Doktor
Jennifer Pailey mieszka w małym górskim miasteczku Snowfield,
podczas gdy jej młodsza siostra Lisa żyje z nadużywającą
alkoholu matką w Los Angeles. Chcąc spędzić trochę czasu w
towarzystwie siostry, która według niej potrzebuje relaksu Jennifer
postanawia ugościć Lisę w swoim domu w Snowfield. Kiedy jednak
obie docierają na miejsce uświadamiają sobie, że w miasteczku
wydarzyło się coś strasznego. Na ulicach nie dostrzegają żadnych
przechodniów, nie słyszą niczego, co świadczyłoby o obecności
kogoś jeszcze, a w domu Jennifer odnajdują ciało jej gosposi.

• [Surowy listing]
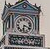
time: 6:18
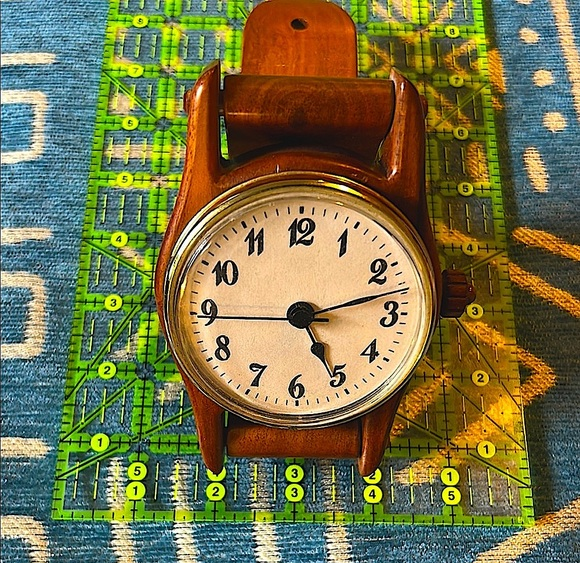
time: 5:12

--

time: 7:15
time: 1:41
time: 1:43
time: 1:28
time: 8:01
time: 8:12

--

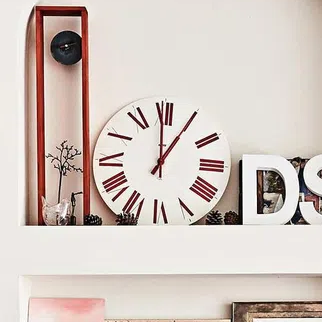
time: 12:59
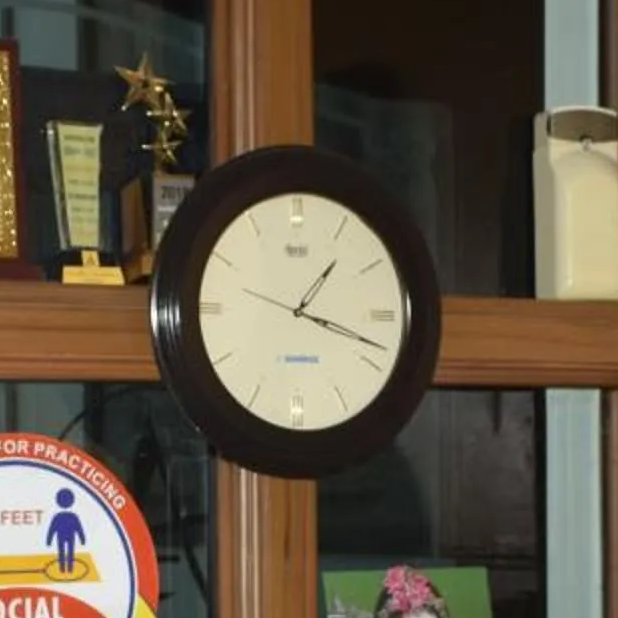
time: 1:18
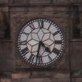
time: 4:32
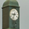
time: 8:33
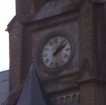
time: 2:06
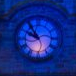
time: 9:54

• [Do wykonania]
**A)** Odpowiedz krótko na pytania do tekstu o Snowfield:
(i) Gdzie mieszka Jennifer Pailey?
(ii) Z kim żyje Lisa w Los Angeles?
(iii) Co siostry odnajdują w domu Jennifer?
**B)** Pisz dalej tekst o Snowfield, zaczynając po jego ostatnim zdaniu.
Listing nie ma tu żadnego znaczenia.

• [Odpowiedzi]
**A)**
(i) W małym górskim miasteczku Snowfield.
(ii) Z nadużywającą alkoholu matką.
(iii) Ciało gosposi Jennifer.

**B)**
Zaraz potem natrafiają na kolejne ciała i ich fragmenty, które
sprawiają, że skłaniają się ku teorii, że mieszkańcy Snowfield
padli ofiarami jakiegoś okrutnego maniaka. To nie wyjaśnia jednak
wszystkich dziwacznych okoliczności ich śmierci, które siostry
Pailey stopniowo odkrywają w towarzystwie szeryfa Bryce'a Hammonda i
jego zastępcy Stuarta Wargle'a, jak się wydaje jedynych mieszkańców
miasteczka, którym udało się ujść z życiem pod nieobecność
Jennifer. Jeszcze tego samego wieczora dostają oni dowody bytowania
w tym miejscu jakiejś pradawnej istoty, która stara się zmusić
ich do sprowadzenia doktora Timothy'ego Flyte'a, aktualnie
zajmującego się pisaniem niestworzonych historii publikowanych na
łamach brukowca.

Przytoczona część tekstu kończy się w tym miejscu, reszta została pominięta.